Zakaria Traoré, animateur culturel à la Commission scolaire francophone des Territoires du Nord-Ouest.

Site Web CSFTNO

Zakaria Traoré déplore lui aussi la rareté des ouvrages jeunesse à vendre aux Territoires du Nord-Ouest. En quête de ce type de livres, il raconte s’être rendu à la libraire Book Cellar et au Walmart et avoir été surpris du peu de ressources en français.

Il affirme que «quand on souhaite acheter sur le marché local, on est très limité. Au Book Cellar, les ouvrages en français représentent à peine 1 ou 2 % de l’offre, à peine quelques étagères. C’est très, très insuffisant».

Pour tenter de pallier cette lacune, la maison Présence Francophone prépare entre autres la sortie de deux livres de contes cette année, ce qui pourrait marquer un renouveau pour la littérature jeunesse qui manque tant aux Territoires du Nord-Ouest. Ce début de solution viendrait enrichir le marché local, que les acteurs souhaitent visiblement voir s’élargir.

D’autres initiatives venues de l’Est

Ailleurs au pays, certains organismes déploient des efforts pour accompagner la croissance de la francophonie. Mandaté par le gouvernement du Québec, le Centre de la francophonie des Amériques (CFA) a pour objectif d’assurer des liens entre les communautés francophones de partout dans les Amériques.

Son président-directeur général, Sylvain Lavoie, est bien conscient du rôle moteur que son organisation peut et doit avoir pour l’expansion de la littérature francophone aux Territoires du Nord-Ouest.

«Ce qui est intéressant, c’est de voir de quelle façon on est en mesure de faire ressortir la littérature qui vient des territoires et de faire en sorte qu’on puisse la promouvoir pour l’encourager», explique-t-il.

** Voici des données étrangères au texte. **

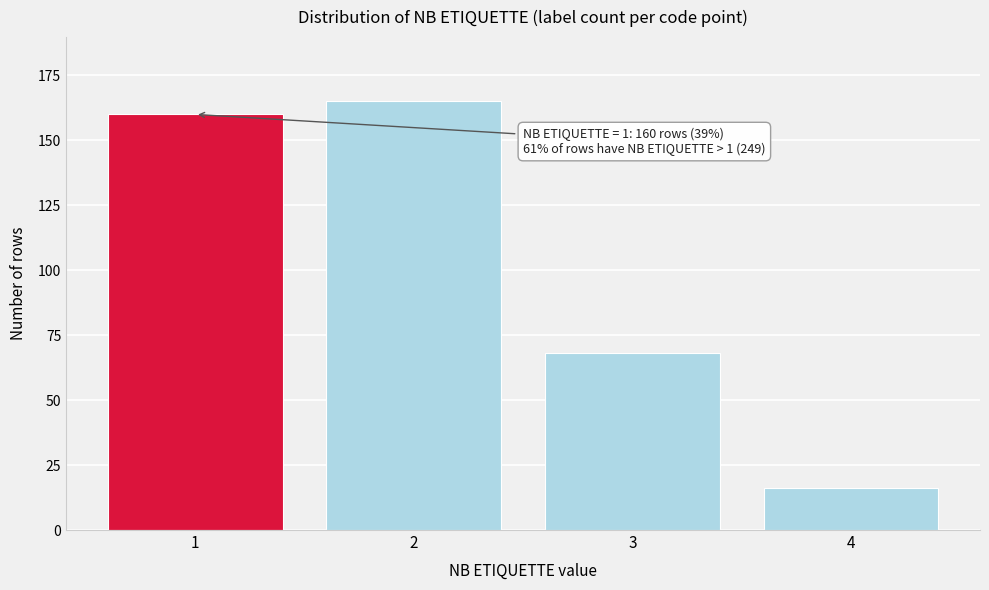

Reading left to right, list all the values displayed in this chart.

160	165	68	16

Il ajoute que «les auteurs, les auteures, deviennent des modèles et inspirent aussi par la suite de nouvelles personnes à suivre le chemin».

La série de conférences Noires Amériques, organisée par le CFA pour la seconde année consécutive, connait un franc succès et participe à la promotion de l’écriture francophone en milieu minoritaire.

Une action que le CFA ne compte pas limiter aux provinces, comme le souligne son dirigeant :

Notre objectif, c’est aussi de faire connaitre les particularités [du Nord] parce que vous avez une histoire, une réalité tellement intéressante, riche et différente qui fait partie de la diversité culturelle et linguistique de la francophonie canadienne et des Amériques.

— Sylvain Lavoie, président-directeur général du Centre de la francophonie des Amériques (CFA)

«C’est certain que de faire connaitre et promouvoir cette idée-là via la littérature ou via d’autres formes d’art aussi, c’est ce qu’on souhaite faire», ajoute Sylvain Lavoie.

Il encourage donc fortement les auteurs et autrices du Nord à se manifester pour mettre en avant leurs réalités. Il assure que même si le CFA «a des choix difficiles à faire, parce que nous sommes limités tant par le temps que par les ressources, il est certain que nous cherchons à promouvoir le rayonnement de talent».

Il rappelle que le CFA tient «à mettre en mouvement cette francophonie pour permettre à ces auteurs-là aussi d’avoir leur place et de rayonner dans l’ensemble des Amériques. C’est aussi notre mandat, de contribuer à faire ça, notamment avec les différents intervenants du milieu».